En las dos sesiones de investidura hemos podido escuchar muchas voces, incluso la de aquellos que defienden a ETA. Meritxell Batet lo denomina libertad de expresión. Pero la voz de las víctimas se alza poderosa por encima de la mezquindad política.

Cincuenta años asesinando, secuestrando, extorsionando, aterrorizando, con tres mil quinientos atentados, ochocientos sesenta y cuatro muertos y más de siete mil víctimas. El último crimen fue en el no tan lejano dos mil diez. No hablamos de la guerra civil ni de la dictadura franquista, que tanto gusta rememorar a la pseudo izquierda entreguista. Hablamos de ETA y su legado de viudas, de huérfanos, de vidas segadas por la mano criminal de una banda terrorista, de esos chicos alocados que sacudían el árbol en expresiones de los nacionalistas vascos, esos mismos que miraban inexpresivamente aquella ordalía de sangre y crimen y que ahora nos dirigen reprimendas democráticas desde la sede de la soberanía de la nación. Hablamos también de quienes consideran a Otegui hombre de paz, de un PSOE que finge no ver como Bildu posibilita la investidura de su candidato, de la presidenta del congreso que les da pábulo para que vomiten su odio desde el mismo atril en el que escuchamos en su día a Ernest Lluch.
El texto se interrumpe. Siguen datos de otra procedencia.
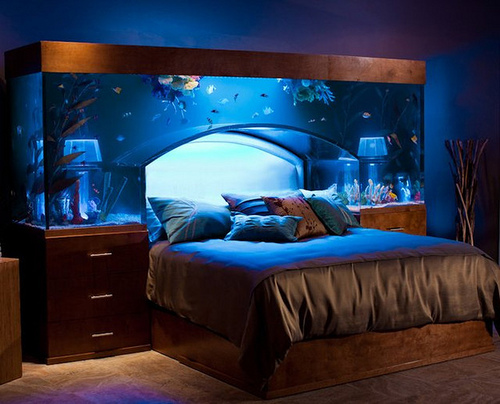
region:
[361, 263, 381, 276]
part of a bed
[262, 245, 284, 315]
edge of a bed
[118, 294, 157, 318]
part of a drawer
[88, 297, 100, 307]
part of a table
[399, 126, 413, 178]
part of a mirror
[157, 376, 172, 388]
part of a floor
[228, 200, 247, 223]
part of a pillow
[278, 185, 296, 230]
edge of a pillow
Hablamos de los muertos, aunque ellos tengan, por insólito que parezca, una voz que trasciende sus sepulcros. Hablamos de España, el país de la Unión Europea que más víctimas por terrorismo padeció entre el 2000 y el 2018. Balance trágico para una tierra ya de por sí abundantemente regada con la sangre de quienes fueron asesinados simplemente por no pensar como el asesino. Hablamos también del terrorismo yihadista que tampoco parece suscitar demasiada inquietud en quienes defienden lo indefendible.

Por ellos, por nosotros, por todos, jamás hay que renunciar, jamás hay que resignarse

Porque de eso hablamos en la hora presente, del crimen, vencido por las fuerzas de seguridad del Estado y el coraje de un pueblo, ahora blanqueado y triunfante por la cobardía incalificable de quienes han sido también su víctimas. Lo inmoral ha sentado sus reales en el Congreso por culpa de una sociedad estúpida que sigue otorgando la confianza en quienes le traicionan una y otra vez solo por asegurarse su posición de privilegio en unión con los odiadores profesionales, los que hacen de la sórdida venganza una ideología, los egoístas, los timoratos, los que están siempre dispuestos a relativizar con cosas que no admiten ambages ni dudas.

Hablamos de esos que, a fuer de ultra progres, comparan víctimas y verdugos y nos hablan de la libertad de poder decir en sede parlamentaria cosas intolerables en cualquier democracia que se tome en serio a sí misma. Hablamos de muertos, sí, pero también lo queremos hacer de vida, de esperanza, de verdad, porque cuando el criminal se cree impune es momento de hacer una afirmación de luz y de valentía democrática. E interpelamos a todos quienes se creen por encima de la ley, sea para matar o para romper las normas cuando no les gustan. ¿Qué verdad, qué horizonte, qué bondad habita en vuestras palabras? ¿Sois acaso un faro que pueda iluminarnos en nuestro camino como país, como sociedad, como individuos? ¿Albergáis acaso una chispa, un átomo de nobleza en vuestras palabras? ¿Podéis elevar nuestros espíritus hacia un horizonte mejor, más cargado de razón, de justicia, de belleza? ¿Qué nos ofrecéis, como no sea la oscuridad de la tumba o de la sociedad totalitaria?

Nada, no podéis ofrecer nada más que eso, tinieblas, dolor, amargura, puesto que otra cosa no sabéis ni queréis. Lo dicen vuestros actos y lo dicen también, desde una estrella que brilla más que nunca en el firmamento de la noche que se aproxima, las voces de aquellos que, aun estando muertos, poseen un mensaje de vida infinitamente más pleno   que toda vuestra criminal palabrería. Por ellos, por nosotros, por todos, jamás hay que renunciar, jamás hay que resignarse, jamás hay que traicionar la antorcha que nos ha sido legada.

Porque, por duro que parezca, la luz acabará venciendo siempre a las tinieblas.